Thank you for self contained compiling code in your question. I don't think you want to flatten the loops as the structure is not flat. You then need to use groupBy to recover the structure. Also if you have "zero -> Seq()" as an element of the map, it would be lost. Using this simple map avoids the groupBy and preserves the elements mapped to empty sequences:
def loadMap(in: ObjectInputStream): Map[String, IndexedSeq[Int]] = {
val size = in.readInt
(1 to size).map{ _ =>
val key = in.readUTF
val nval = in.readInt
key -> (1 to nval).map(_ => in.readInt)
}(collection.breakOut)
}
I use breakOut to generate the right type as otherwise I think the compilers complains about generic Map and immutable Map mismatch. You can also use Map() ++ (...).
Note: I arrived at this solution by being confused by your for loop and starting to rewrite using as flatMap and map:
val tuples = (1 to size).flatMap{ _ =>
val key = in.readUTF
println("key " + key)
val nval = in.readInt
(1 to nval).map(_ => key -> in.readInt)
}
I think in the for loop, something happens when you don't use some of the generator. I though this would be equivalent to:
val tuples = for {
_ <- 1 to size
key = in.readUTF
nval = in.readInt
_ <- 1 to nval
value = in.readInt
} yield { key -> value }
But this is not the case, so I think I'm missing something in the translation.

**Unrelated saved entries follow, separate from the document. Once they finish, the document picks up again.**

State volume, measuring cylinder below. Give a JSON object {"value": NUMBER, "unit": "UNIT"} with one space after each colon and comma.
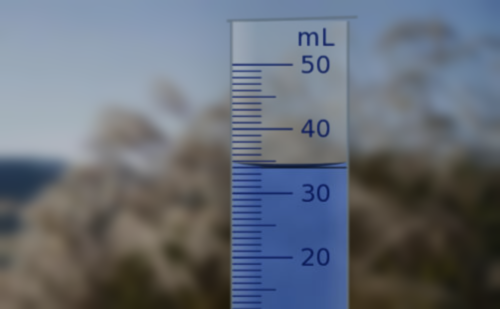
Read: {"value": 34, "unit": "mL"}
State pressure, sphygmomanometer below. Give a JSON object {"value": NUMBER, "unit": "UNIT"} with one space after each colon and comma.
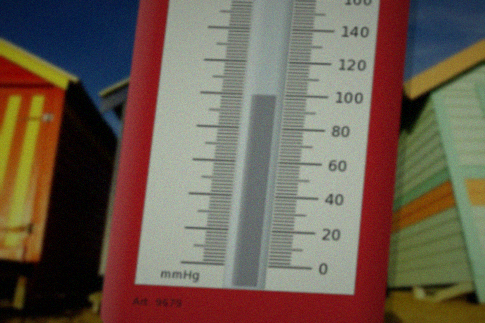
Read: {"value": 100, "unit": "mmHg"}
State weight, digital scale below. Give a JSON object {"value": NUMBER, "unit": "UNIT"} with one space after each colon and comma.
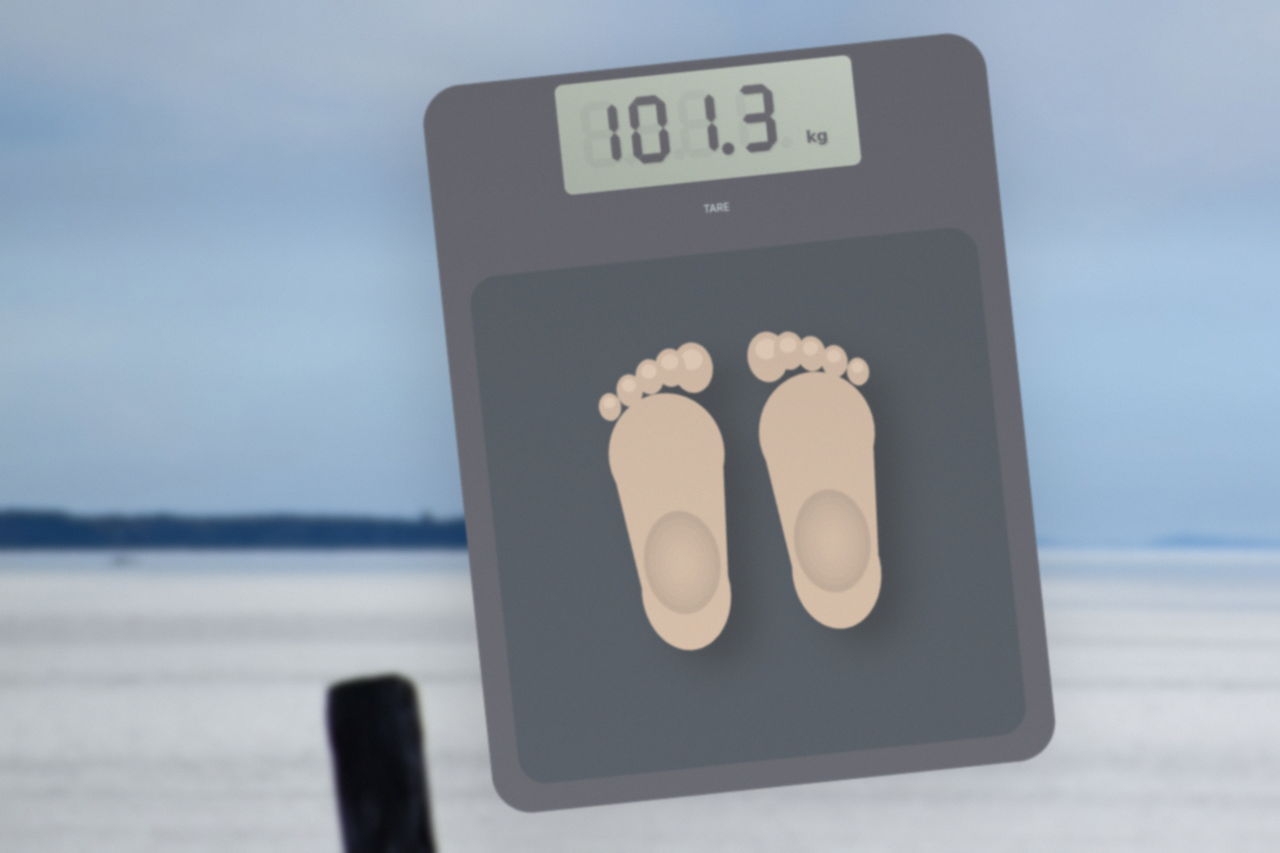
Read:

Edit: figured out what's wrong with a single for loop. Short story: the translation of definitions within for loops caused the key = in.readUTF statement to be called consecutively before the inner loop is executed. To work around this, use view and force:
val tuples = (for {
_ <- (1 to size).view
key = in.readUTF
nval = in.readInt
_ <- 1 to nval
value = in.readInt
} yield { key -> value }).force
The issue can be demonstrated more clearly with this piece of code:
val iter = Iterator.from(1)
val tuple = for {
_ <- 1 to 3
outer = iter.next
_ <- 1 to 3
inner = iter.next
} yield (outer, inner)
It returns Vector((1,4), (1,5), (1,6), (2,7), (2,8), (2,9), (3,10), (3,11), (3,12)) which shows that all outer values are evaluated before inner values. This is due to the fact that it is more or less translated to something like:
for {
(i, outer) <- for (i <- (1 to 3)) yield (i, iter.next)
_ <- 1 to 3
inner = iter.next
} yield (outer, inner)
This computes all outer iter.next first. Going back to the original use case, all in.readUTF values would be called consecutively before in.readInt.
Here is the compacted version of #huynhjl's answer that I eventually deployed:
def loadMap(in: ObjectInputStream): Map[String, IndexedSeq[Int]] =
((1 to in.readInt()) map { _ =>
in.readUTF() -> ((1 to in.readInt()) map { _ => in.readInt()) }
})(collection.breakOut)
The advantage of this version is that there are no direct assignments.